> **WHAT YOU SHOULD DO**: In the entries below, find every line with the string "Adhes" and copy it.

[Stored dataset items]

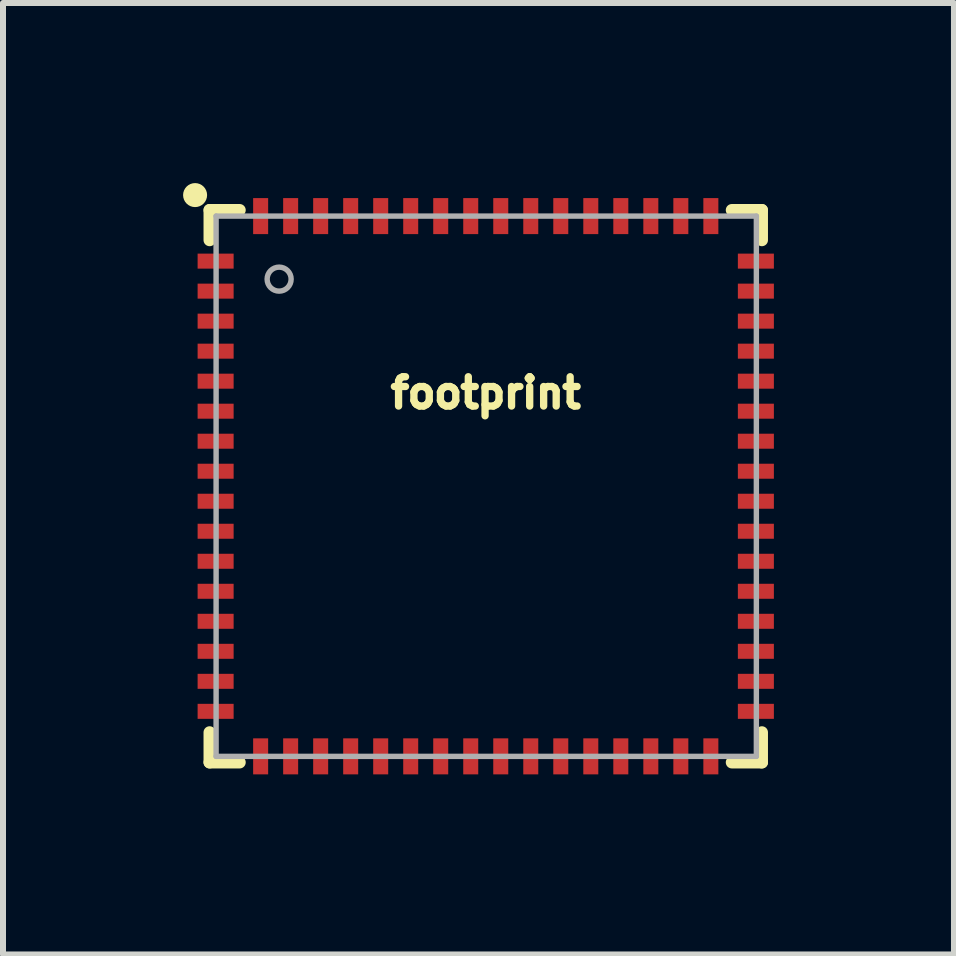
<source format=kicad_pcb>
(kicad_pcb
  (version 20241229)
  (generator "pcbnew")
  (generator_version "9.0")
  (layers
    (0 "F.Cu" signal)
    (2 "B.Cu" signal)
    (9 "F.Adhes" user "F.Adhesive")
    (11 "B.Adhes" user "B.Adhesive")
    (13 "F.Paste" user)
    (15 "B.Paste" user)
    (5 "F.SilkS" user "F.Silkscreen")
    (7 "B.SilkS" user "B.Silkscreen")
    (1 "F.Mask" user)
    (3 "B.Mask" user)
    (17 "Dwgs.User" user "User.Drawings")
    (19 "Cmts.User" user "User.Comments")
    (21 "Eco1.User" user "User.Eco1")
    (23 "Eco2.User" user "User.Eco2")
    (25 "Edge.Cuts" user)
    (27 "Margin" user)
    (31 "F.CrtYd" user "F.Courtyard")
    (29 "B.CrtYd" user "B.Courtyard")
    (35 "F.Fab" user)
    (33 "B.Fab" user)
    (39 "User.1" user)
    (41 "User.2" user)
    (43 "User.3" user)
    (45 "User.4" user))
  (footprint "footprint"
    (layer "F.Cu")
    (at 5.042 5.05)
    (property "Reference" "footprint" (at 0 -1.27 0) (layer "F.SilkS") (effects (font (size 0.488 0.488) (thickness 0.122)) (justify bottom)))
    (fp_line (start -4.6 -4.6) (end -4.6 -4.1) (stroke (width 0.203) (type solid)) (layer "F.SilkS"))
    (fp_line (start -4.6 -4.6) (end -4.1 -4.6) (stroke (width 0.203) (type solid)) (layer "F.SilkS"))
    (fp_line (start -4.6 4.6) (end -4.6 4.1) (stroke (width 0.203) (type solid)) (layer "F.SilkS"))
    (fp_line (start -4.6 4.6) (end -4.1 4.6) (stroke (width 0.203) (type solid)) (layer "F.SilkS"))
    (fp_line (start 4.6 -4.6) (end 4.1 -4.6) (stroke (width 0.203) (type solid)) (layer "F.SilkS"))
    (fp_line (start 4.6 -4.6) (end 4.6 -4.1) (stroke (width 0.203) (type solid)) (layer "F.SilkS"))
    (fp_line (start 4.6 4.6) (end 4.1 4.6) (stroke (width 0.203) (type solid)) (layer "F.SilkS"))
    (fp_line (start 4.6 4.6) (end 4.6 4.1) (stroke (width 0.203) (type solid)) (layer "F.SilkS"))
    (fp_circle (center -4.842 -4.85) (end -4.742 -4.85) (stroke (width 0.2) (type solid)) (fill yes) (layer "F.SilkS"))
    (fp_line (start -4.492 -4.5) (end -4.492 4.5) (stroke (width 0.09) (type solid)) (layer "F.Fab"))
    (fp_line (start -4.492 4.5) (end 4.508 4.5) (stroke (width 0.09) (type solid)) (layer "F.Fab"))
    (fp_line (start 4.508 -4.5) (end -4.492 -4.5) (stroke (width 0.09) (type solid)) (layer "F.Fab"))
    (fp_line (start 4.508 4.5) (end 4.508 -4.5) (stroke (width 0.09) (type solid)) (layer "F.Fab"))
    (fp_circle (center -3.442 -3.45) (end -3.242 -3.45) (stroke (width 0.09) (type solid)) (fill no) (layer "F.Fab"))
    (pad "1" smd rect (at -4.5 -3.75 270) (size 0.25 0.6) (layers "F.Cu" "F.Mask" "F.Paste"))
    (pad "2" smd rect (at -4.5 -3.25 270) (size 0.25 0.6) (layers "F.Cu" "F.Mask" "F.Paste"))
    (pad "3" smd rect (at -4.5 -2.75 270) (size 0.25 0.6) (layers "F.Cu" "F.Mask" "F.Paste"))
    (pad "4" smd rect (at -4.5 -2.25 270) (size 0.25 0.6) (layers "F.Cu" "F.Mask" "F.Paste"))
    (pad "5" smd rect (at -4.5 -1.75 270) (size 0.25 0.6) (layers "F.Cu" "F.Mask" "F.Paste"))
    (pad "6" smd rect (at -4.5 -1.25 270) (size 0.25 0.6) (layers "F.Cu" "F.Mask" "F.Paste"))
    (pad "7" smd rect (at -4.5 -0.75 270) (size 0.25 0.6) (layers "F.Cu" "F.Mask" "F.Paste"))
    (pad "8" smd rect (at -4.5 -0.25 270) (size 0.25 0.6) (layers "F.Cu" "F.Mask" "F.Paste"))
    (pad "9" smd rect (at -4.5 0.25 270) (size 0.25 0.6) (layers "F.Cu" "F.Mask" "F.Paste"))
    (pad "10" smd rect (at -4.5 0.75 270) (size 0.25 0.6) (layers "F.Cu" "F.Mask" "F.Paste"))
    (pad "11" smd rect (at -4.5 1.25 270) (size 0.25 0.6) (layers "F.Cu" "F.Mask" "F.Paste"))
    (pad "12" smd rect (at -4.5 1.75 270) (size 0.25 0.6) (layers "F.Cu" "F.Mask" "F.Paste"))
    (pad "13" smd rect (at -4.5 2.25 270) (size 0.25 0.6) (layers "F.Cu" "F.Mask" "F.Paste"))
    (pad "14" smd rect (at -4.5 2.75 270) (size 0.25 0.6) (layers "F.Cu" "F.Mask" "F.Paste"))
    (pad "15" smd rect (at -4.5 3.25 90) (size 0.25 0.6) (layers "F.Cu" "F.Mask" "F.Paste"))
    (pad "16" smd rect (at -4.5 3.75 90) (size 0.25 0.6) (layers "F.Cu" "F.Mask" "F.Paste"))
    (pad "17" smd rect (at -3.75 4.5 180) (size 0.25 0.6) (layers "F.Cu" "F.Mask" "F.Paste"))
    (pad "18" smd rect (at -3.25 4.5 180) (size 0.25 0.6) (layers "F.Cu" "F.Mask" "F.Paste"))
    (pad "19" smd rect (at -2.75 4.5 180) (size 0.25 0.6) (layers "F.Cu" "F.Mask" "F.Paste"))
    (pad "20" smd rect (at -2.25 4.5 180) (size 0.25 0.6) (layers "F.Cu" "F.Mask" "F.Paste"))
    (pad "21" smd rect (at -1.75 4.5 180) (size 0.25 0.6) (layers "F.Cu" "F.Mask" "F.Paste"))
    (pad "22" smd rect (at -1.25 4.5 180) (size 0.25 0.6) (layers "F.Cu" "F.Mask" "F.Paste"))
    (pad "23" smd rect (at -0.75 4.5 180) (size 0.25 0.6) (layers "F.Cu" "F.Mask" "F.Paste"))
    (pad "24" smd rect (at -0.25 4.5 180) (size 0.25 0.6) (layers "F.Cu" "F.Mask" "F.Paste"))
    (pad "25" smd rect (at 0.25 4.5 180) (size 0.25 0.6) (layers "F.Cu" "F.Mask" "F.Paste"))
    (pad "26" smd rect (at 0.75 4.5 180) (size 0.25 0.6) (layers "F.Cu" "F.Mask" "F.Paste"))
    (pad "27" smd rect (at 1.25 4.5 180) (size 0.25 0.6) (layers "F.Cu" "F.Mask" "F.Paste"))
    (pad "28" smd rect (at 1.75 4.5 180) (size 0.25 0.6) (layers "F.Cu" "F.Mask" "F.Paste"))
    (pad "29" smd rect (at 2.25 4.5) (size 0.25 0.6) (layers "F.Cu" "F.Mask" "F.Paste"))
    (pad "30" smd rect (at 2.75 4.5) (size 0.25 0.6) (layers "F.Cu" "F.Mask" "F.Paste"))
    (pad "31" smd rect (at 3.25 4.5) (size 0.25 0.6) (layers "F.Cu" "F.Mask" "F.Paste"))
    (pad "32" smd rect (at 3.75 4.5) (size 0.25 0.6) (layers "F.Cu" "F.Mask" "F.Paste"))
    (pad "33" smd rect (at 4.5 3.75 90) (size 0.25 0.6) (layers "F.Cu" "F.Mask" "F.Paste"))
    (pad "34" smd rect (at 4.5 3.25 90) (size 0.25 0.6) (layers "F.Cu" "F.Mask" "F.Paste"))
    (pad "35" smd rect (at 4.5 2.75 90) (size 0.25 0.6) (layers "F.Cu" "F.Mask" "F.Paste"))
    (pad "36" smd rect (at 4.5 2.25 90) (size 0.25 0.6) (layers "F.Cu" "F.Mask" "F.Paste"))
    (pad "37" smd rect (at 4.5 1.75 90) (size 0.25 0.6) (layers "F.Cu" "F.Mask" "F.Paste"))
    (pad "38" smd rect (at 4.5 1.25 90) (size 0.25 0.6) (layers "F.Cu" "F.Mask" "F.Paste"))
    (pad "39" smd rect (at 4.5 0.75 90) (size 0.25 0.6) (layers "F.Cu" "F.Mask" "F.Paste"))
    (pad "40" smd rect (at 4.5 0.25 90) (size 0.25 0.6) (layers "F.Cu" "F.Mask" "F.Paste"))
    (pad "41" smd rect (at 4.5 -0.25 90) (size 0.25 0.6) (layers "F.Cu" "F.Mask" "F.Paste"))
    (pad "42" smd rect (at 4.5 -0.75 90) (size 0.25 0.6) (layers "F.Cu" "F.Mask" "F.Paste"))
    (pad "43" smd rect (at 4.5 -1.25 90) (size 0.25 0.6) (layers "F.Cu" "F.Mask" "F.Paste"))
    (pad "44" smd rect (at 4.5 -1.75 90) (size 0.25 0.6) (layers "F.Cu" "F.Mask" "F.Paste"))
    (pad "45" smd rect (at 4.5 -2.25 90) (size 0.25 0.6) (layers "F.Cu" "F.Mask" "F.Paste"))
    (pad "46" smd rect (at 4.5 -2.75 90) (size 0.25 0.6) (layers "F.Cu" "F.Mask" "F.Paste"))
    (pad "47" smd rect (at 4.5 -3.25 90) (size 0.25 0.6) (layers "F.Cu" "F.Mask" "F.Paste"))
    (pad "48" smd rect (at 4.5 -3.75 90) (size 0.25 0.6) (layers "F.Cu" "F.Mask" "F.Paste"))
    (pad "49" smd rect (at 3.75 -4.5) (size 0.25 0.6) (layers "F.Cu" "F.Mask" "F.Paste"))
    (pad "50" smd rect (at 3.25 -4.5) (size 0.25 0.6) (layers "F.Cu" "F.Mask" "F.Paste"))
    (pad "51" smd rect (at 2.75 -4.5) (size 0.25 0.6) (layers "F.Cu" "F.Mask" "F.Paste"))
    (pad "52" smd rect (at 2.25 -4.5) (size 0.25 0.6) (layers "F.Cu" "F.Mask" "F.Paste"))
    (pad "53" smd rect (at 1.75 -4.5) (size 0.25 0.6) (layers "F.Cu" "F.Mask" "F.Paste"))
    (pad "54" smd rect (at 1.25 -4.5) (size 0.25 0.6) (layers "F.Cu" "F.Mask" "F.Paste"))
    (pad "55" smd rect (at 0.75 -4.5) (size 0.25 0.6) (layers "F.Cu" "F.Mask" "F.Paste"))
    (pad "56" smd rect (at 0.25 -4.5) (size 0.25 0.6) (layers "F.Cu" "F.Mask" "F.Paste"))
    (pad "57" smd rect (at -0.25 -4.5) (size 0.25 0.6) (layers "F.Cu" "F.Mask" "F.Paste"))
    (pad "58" smd rect (at -0.75 -4.5) (size 0.25 0.6) (layers "F.Cu" "F.Mask" "F.Paste"))
    (pad "59" smd rect (at -1.25 -4.5) (size 0.25 0.6) (layers "F.Cu" "F.Mask" "F.Paste"))
    (pad "60" smd rect (at -1.75 -4.5) (size 0.25 0.6) (layers "F.Cu" "F.Mask" "F.Paste"))
    (pad "61" smd rect (at -2.25 -4.5) (size 0.25 0.6) (layers "F.Cu" "F.Mask" "F.Paste"))
    (pad "62" smd rect (at -2.75 -4.5) (size 0.25 0.6) (layers "F.Cu" "F.Mask" "F.Paste"))
    (pad "63" smd rect (at -3.25 -4.5) (size 0.25 0.6) (layers "F.Cu" "F.Mask" "F.Paste"))
    (pad "64" smd rect (at -3.75 -4.5) (size 0.25 0.6) (layers "F.Cu" "F.Mask" "F.Paste")))
  (gr_rect
    (start -3 -3)
    (end 12.842 12.85)
    (stroke (width 0.1) (type default))
    (fill no)
    (layer "Edge.Cuts")))
</source>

> **RESULT FOR THIS TASK**:
    (9 "F.Adhes" user "F.Adhesive")
    (11 "B.Adhes" user "B.Adhesive")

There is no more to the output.